The formation of large PRH–DNA complexes. (a) A schematic of the Goosecoid reporter construct used in this study. Goosecoid promoter sequences from –461 to +64 relative to the transcription start point (bent arrow) are located upstream ...
Table 1.
A summary of the analysis of potential PRH–DNA complexes

PRH can form protein–DNA fibres

To gain a better understanding of the nature of the higher-order PRH–DNA complexes described earlier, we incubated PRH oligomers with a 525-bp fragment of DNA encompassing the same array of Goosecoid PRH binding sites used in the previous experiments [Figure 3(a)] and viewed negatively stained samples using EM [Figure 3(b)]. In the presence of this DNA fragment, bead-like objects are visible and they associate in a side-by-side manner [Figure 3(b)]. Naked DNA provides very low contrast in transmission EM. Hence, as would be expected, in the absence of PRH protein uranyl acetate stained DNA alone is barely visible.

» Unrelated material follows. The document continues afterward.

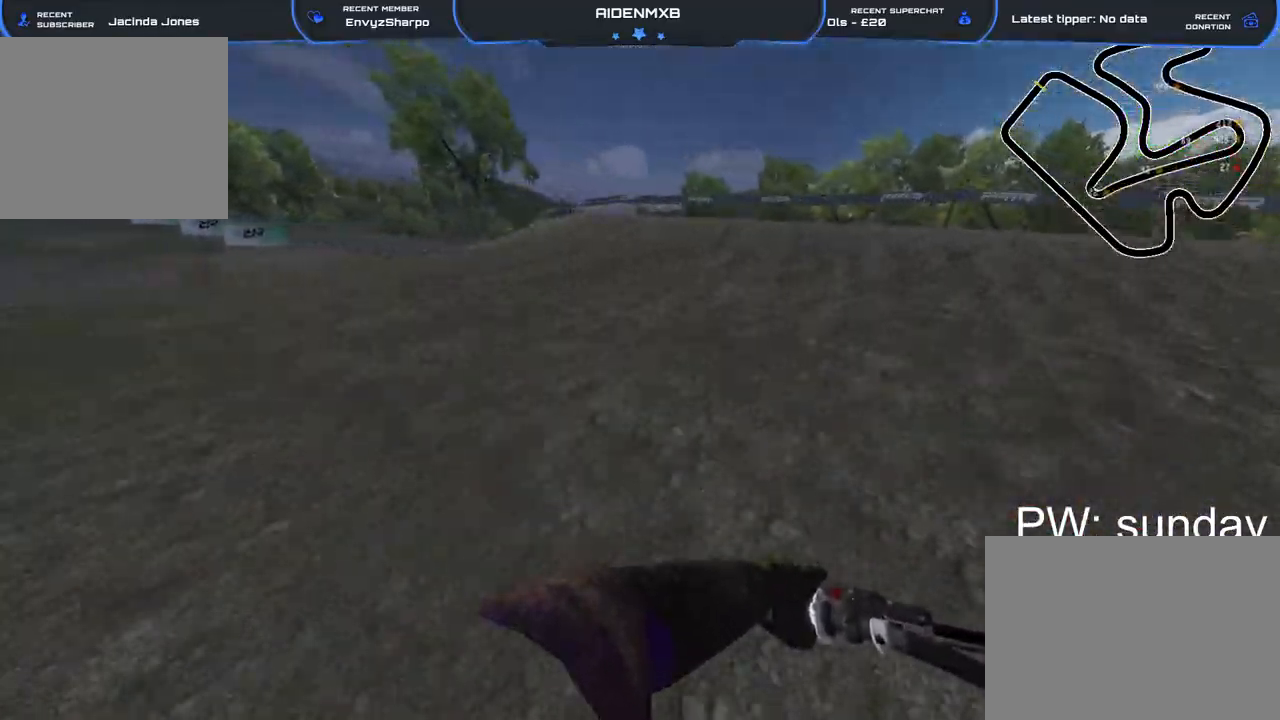
{"buttons": ["R1", "DPAD_LEFT"], "left_stick": "down-left", "right_stick": "up-right", "events": [[167, "right_stick", "right"], [367, "right_stick", "up-right"]]}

At low numbers of ‘beads’, these assemblies are very similar to the model shown in Figure 2(d). As the number of ‘beads’ increases, complex assemblies are formed that appear mesh like. To determine whether long fragments of DNA are required to form these mesh-like assemblies, the experiment was repeated at the same protein:DNA ratio with small 30-bp oligonucleotides that each contain a single PRH binding site. In the presence of this oligonucleotides, there is very little alteration in the appearance of the protein under negative stain EM (data not shown). This suggests that long DNA fragments carrying arrayed PRH binding sites are required in order to form these assemblies.

Figure 3.
Electron microscopy of PRH with short and long DNA fragments. (a) A schematic of the DNA fragments used in the EM experiments shown here. The top line shows a 525-bp DNA fragment carrying Goosecoid sequences from –461 to +64 relative to the transcription ...

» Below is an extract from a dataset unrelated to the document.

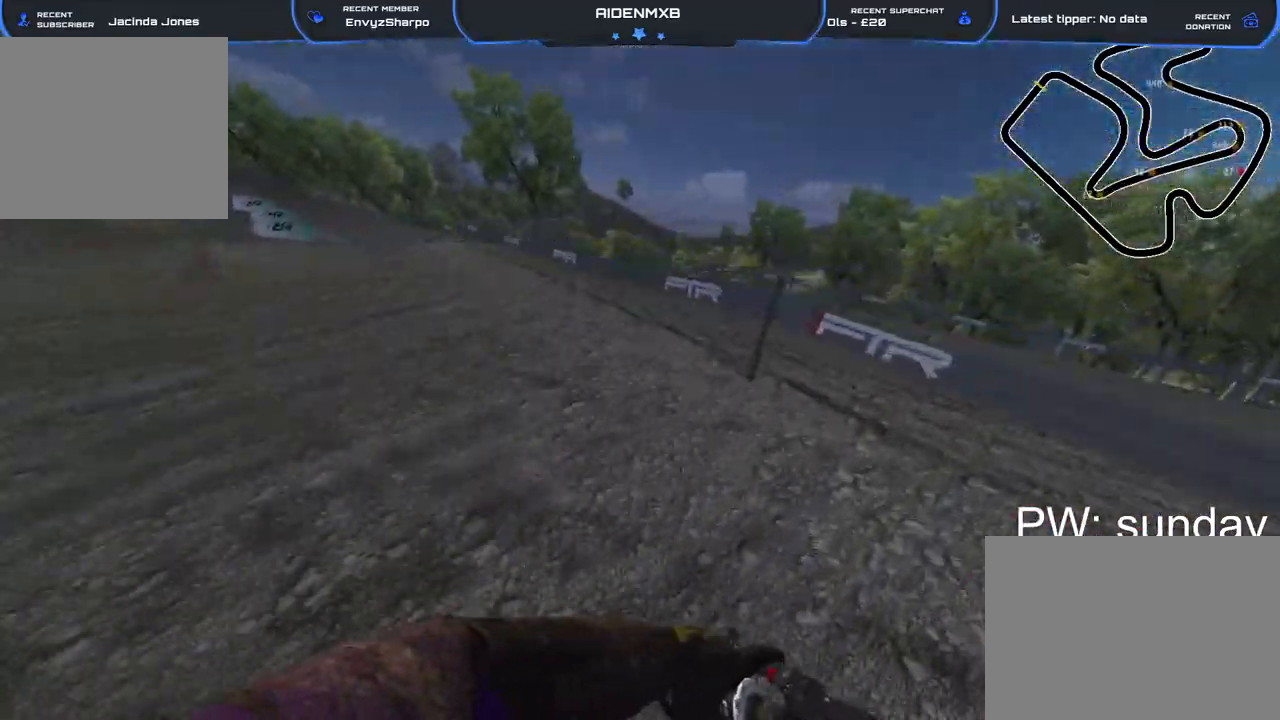
{"buttons": ["R1", "R2"], "left_stick": "center", "right_stick": "center", "events": [[417, "DPAD_LEFT", "up"], [433, "left_stick", "center"], [467, "R2", "down"], [467, "right_stick", "center"]]}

To examine the binding of PRH to much longer DNA fragments, the above experiment was repeated using either a linearized 6 kbp plasmid DNA that contains the Goosecoid promoter or the equivalent empty vector [Figure 3(a), line 2]. In the presence of the empty vector, we were unable to visualise either DNA or PRH–DNA complexes using negative stain TEM (data not shown). In contrast, in the presence of the plasmid DNA containing Goosecoid DNA sequences, highly compact PRH–DNA structures are observed [Figure 3(c)]. These complexes form fibres with diameters of around 200 Å that can appear to be highly condensed [Figure 3(c), left panels] or more loosely packaged [Figure 3(c), right panel]. These fibres are very different from the spherical particles formed by PRH alone, although the diameter of the fibre is roughly similar to the diameter of the spheres observed using EM.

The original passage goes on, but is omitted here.